■ Given instruction
Reproduce every line of the rows below word for word. Leave the pictures out of your answer.

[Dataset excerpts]
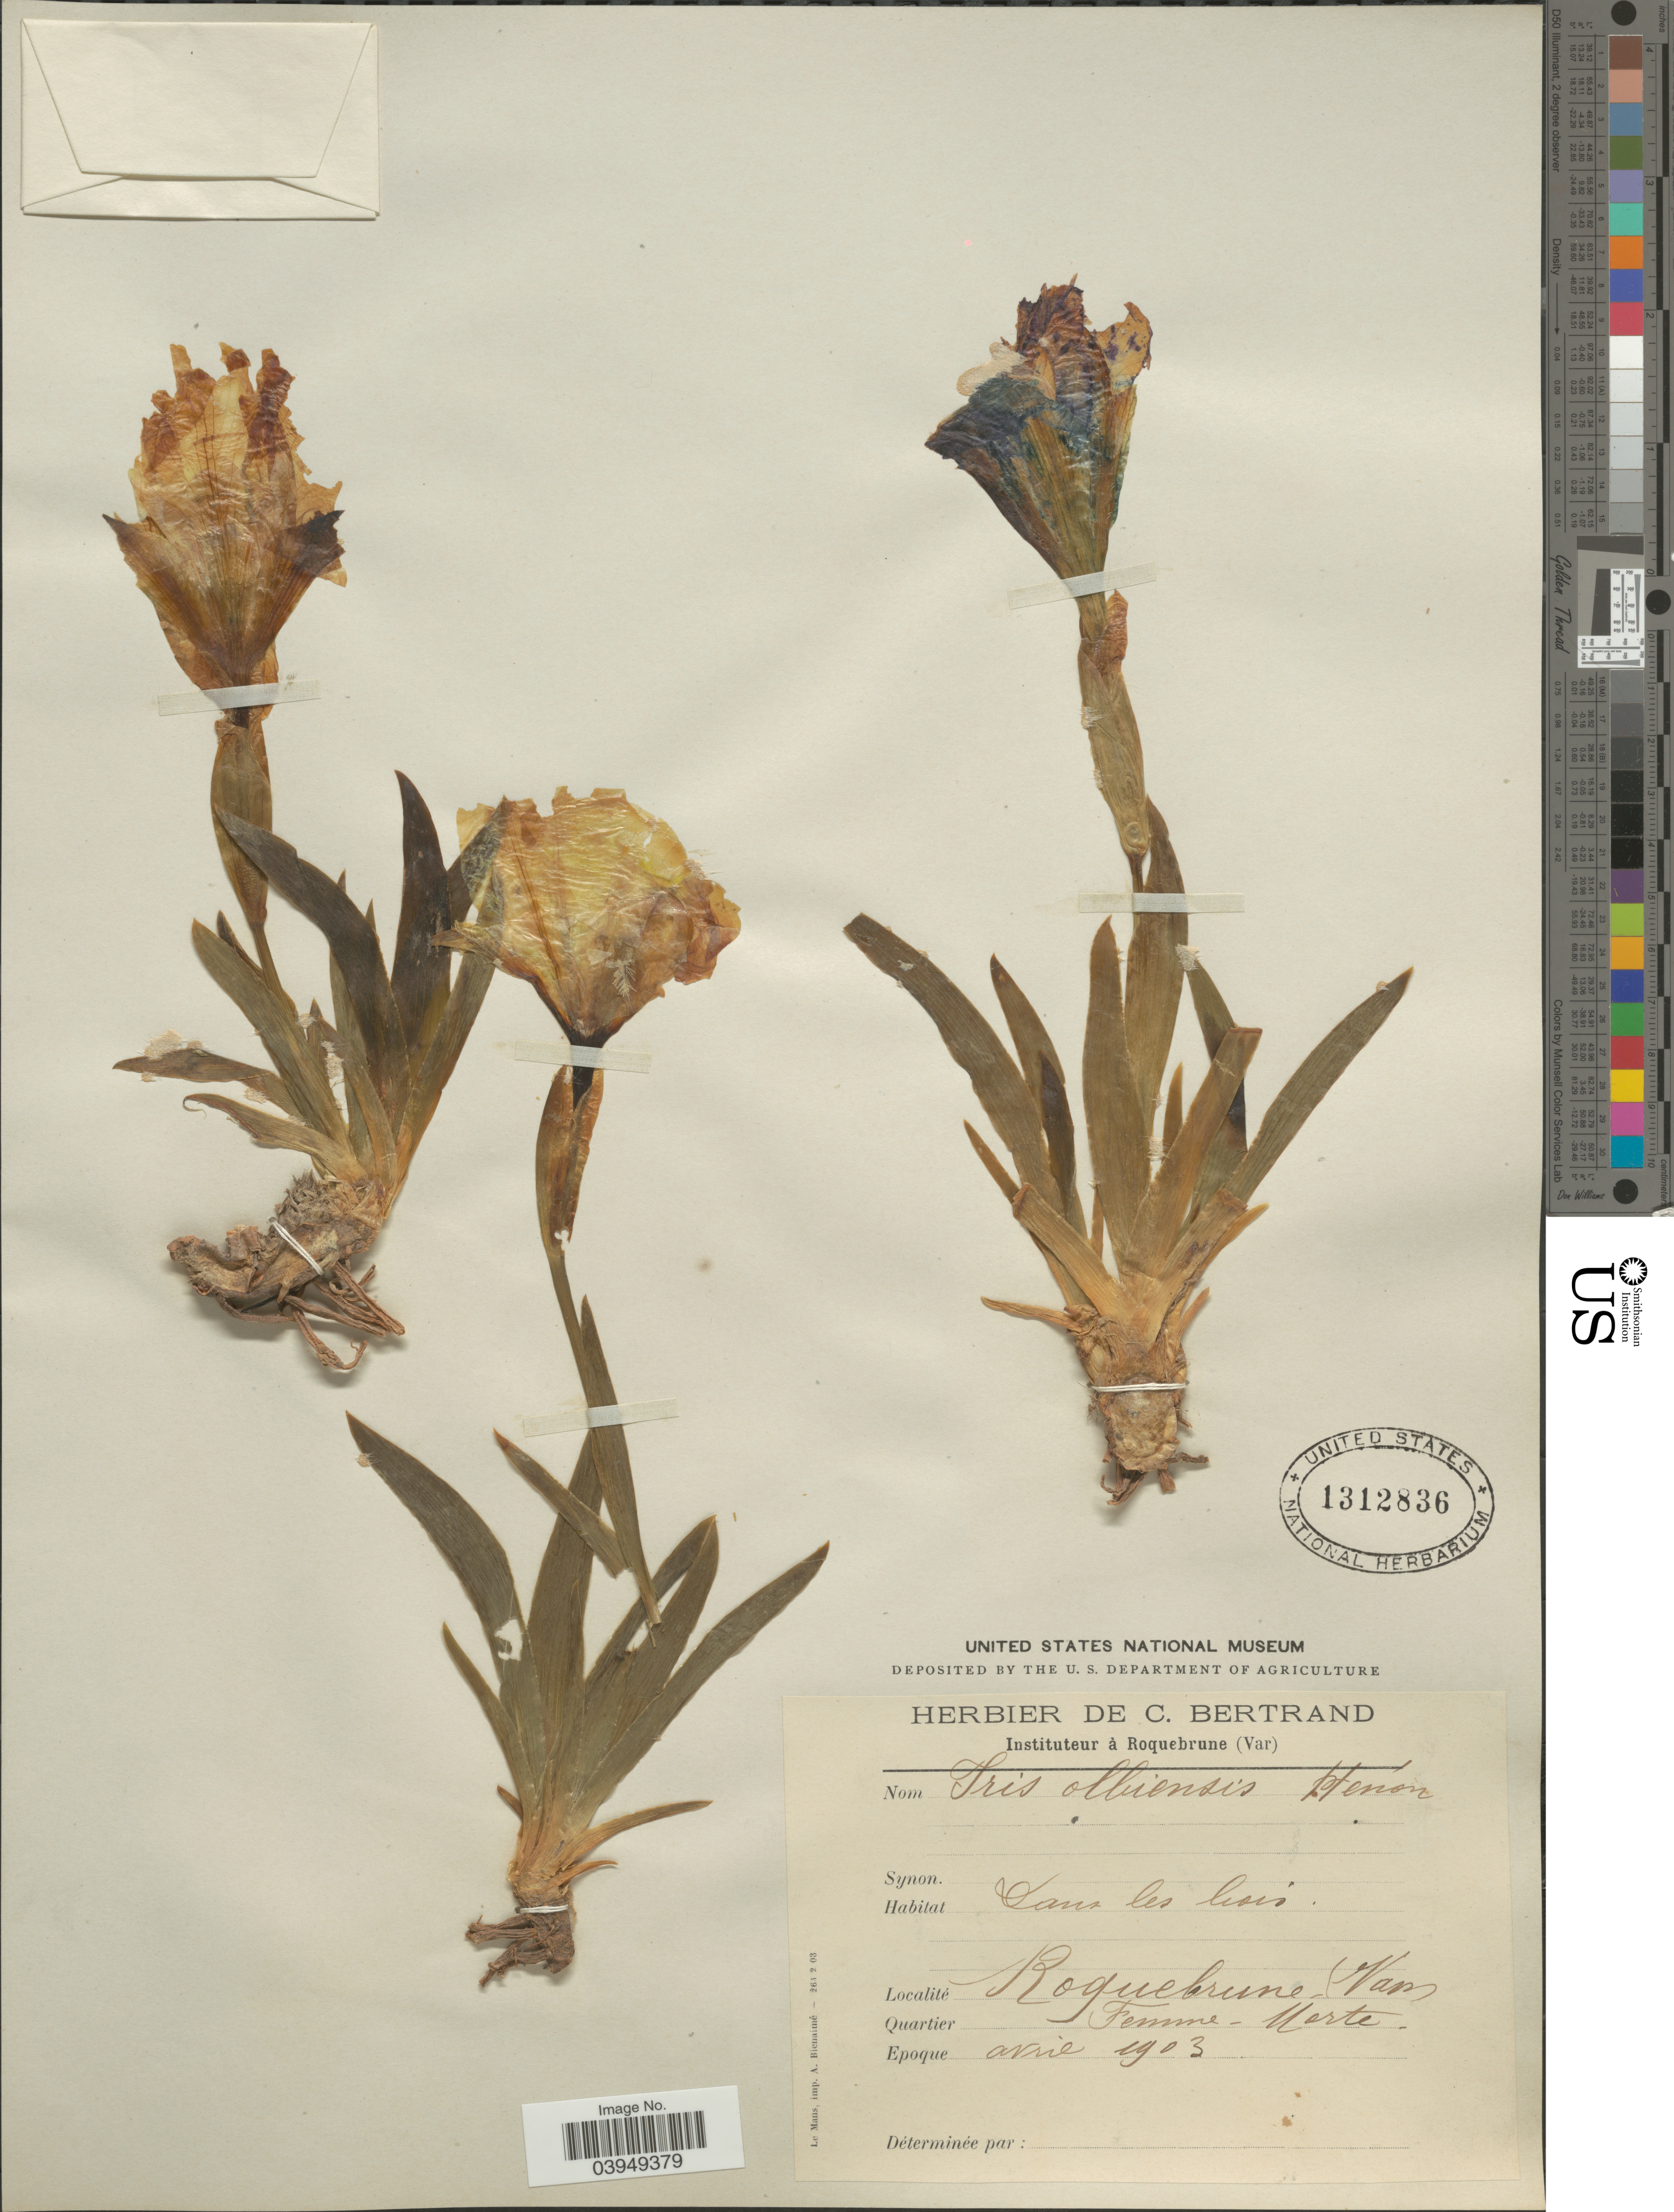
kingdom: Plantae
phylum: Tracheophyta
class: Liliopsida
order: Asparagales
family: Iridaceae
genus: Iris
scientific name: Iris olbiensis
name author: Henon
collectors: Ex herb. C. Bertrand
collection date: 1903-04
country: France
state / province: Provence-Alpes-Côte d'Azur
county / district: Var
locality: Roquebrune, (Var).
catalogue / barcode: US 1312836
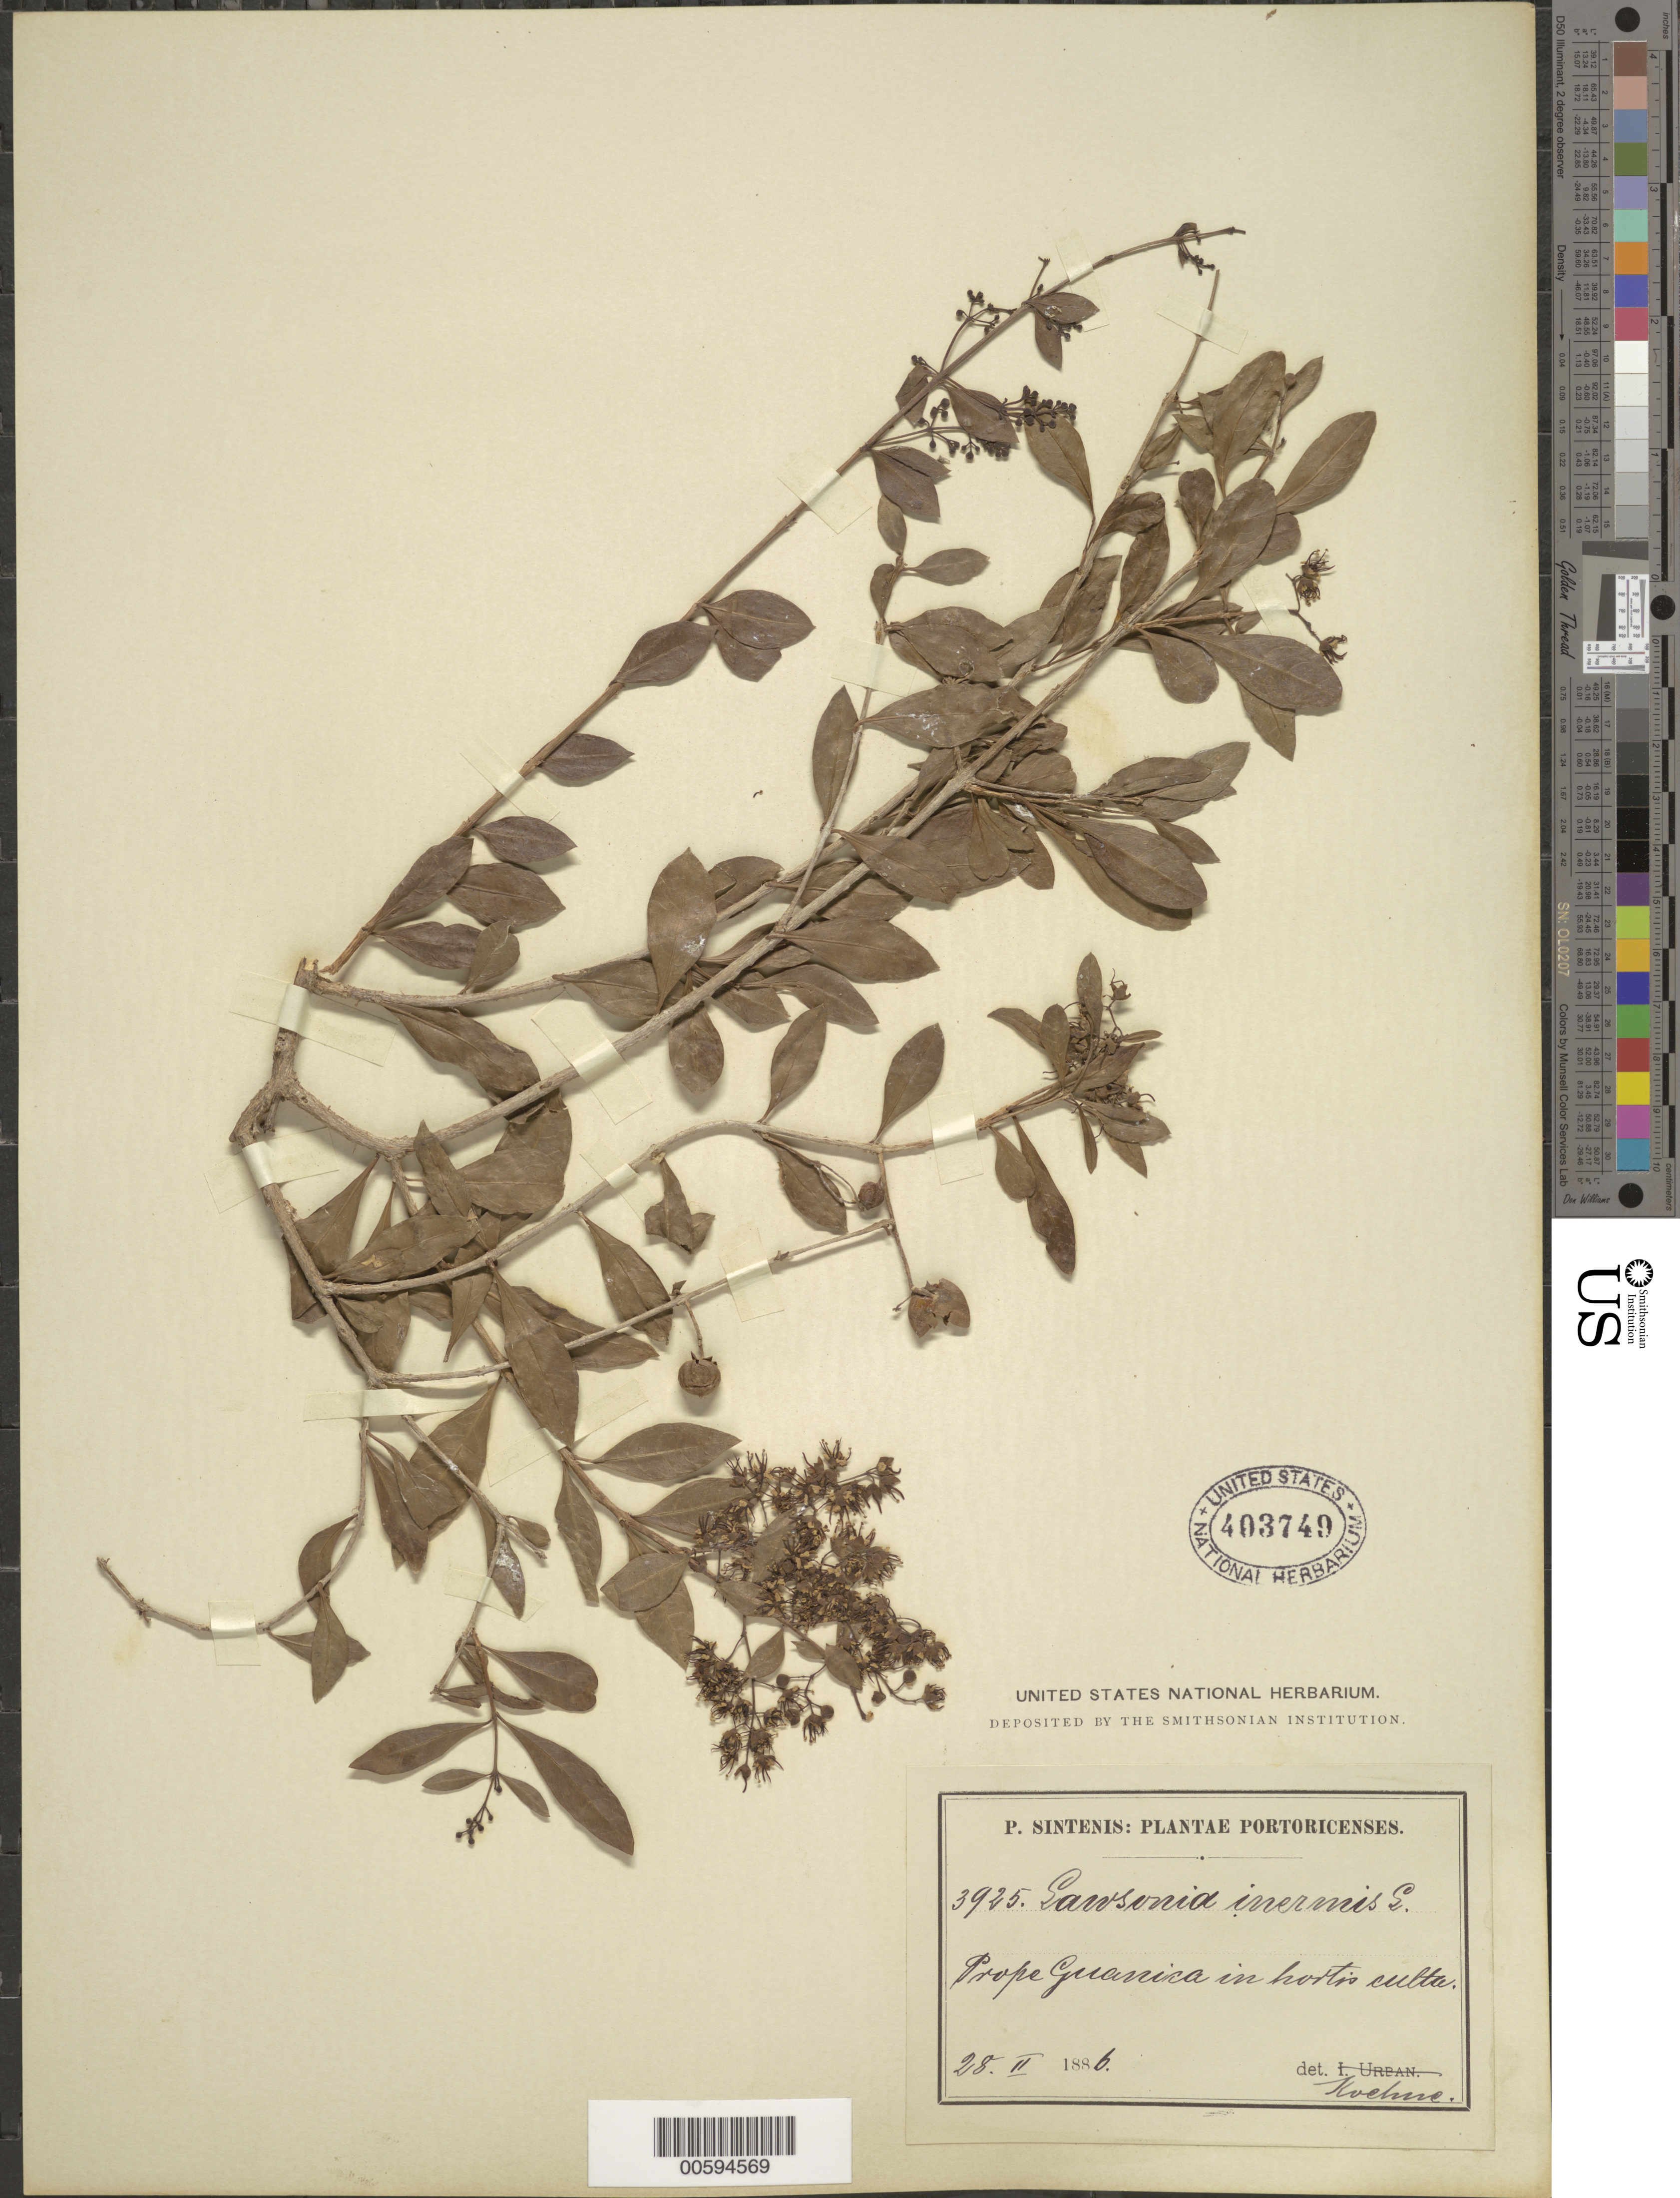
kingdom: Plantae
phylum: Tracheophyta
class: Magnoliopsida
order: Myrtales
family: Lythraceae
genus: Lawsonia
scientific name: Lawsonia inermis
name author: L.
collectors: P. Sintenis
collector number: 3925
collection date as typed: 28 Feb 1886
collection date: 1886-02-28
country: Puerto Rico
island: Greater Antilles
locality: Prope Guanica in hortis culta.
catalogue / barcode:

■ Answer to this exercise
kingdom: Plantae
phylum: Tracheophyta
class: Liliopsida
order: Asparagales
family: Iridaceae
genus: Iris
scientific name: Iris olbiensis
name author: Henon
collectors: Ex herb. C. Bertrand
collection date: 1903-04
country: France
state / province: Provence-Alpes-Côte d'Azur
county / district: Var
locality: Roquebrune, (Var).
catalogue / barcode: US 1312836
kingdom: Plantae
phylum: Tracheophyta
class: Magnoliopsida
order: Myrtales
family: Lythraceae
genus: Lawsonia
scientific name: Lawsonia inermis
name author: L.
collectors: P. Sintenis
collector number: 3925
collection date as typed: 28 Feb 1886
collection date: 1886-02-28
country: Puerto Rico
island: Greater Antilles
locality: Prope Guanica in hortis culta.
catalogue / barcode:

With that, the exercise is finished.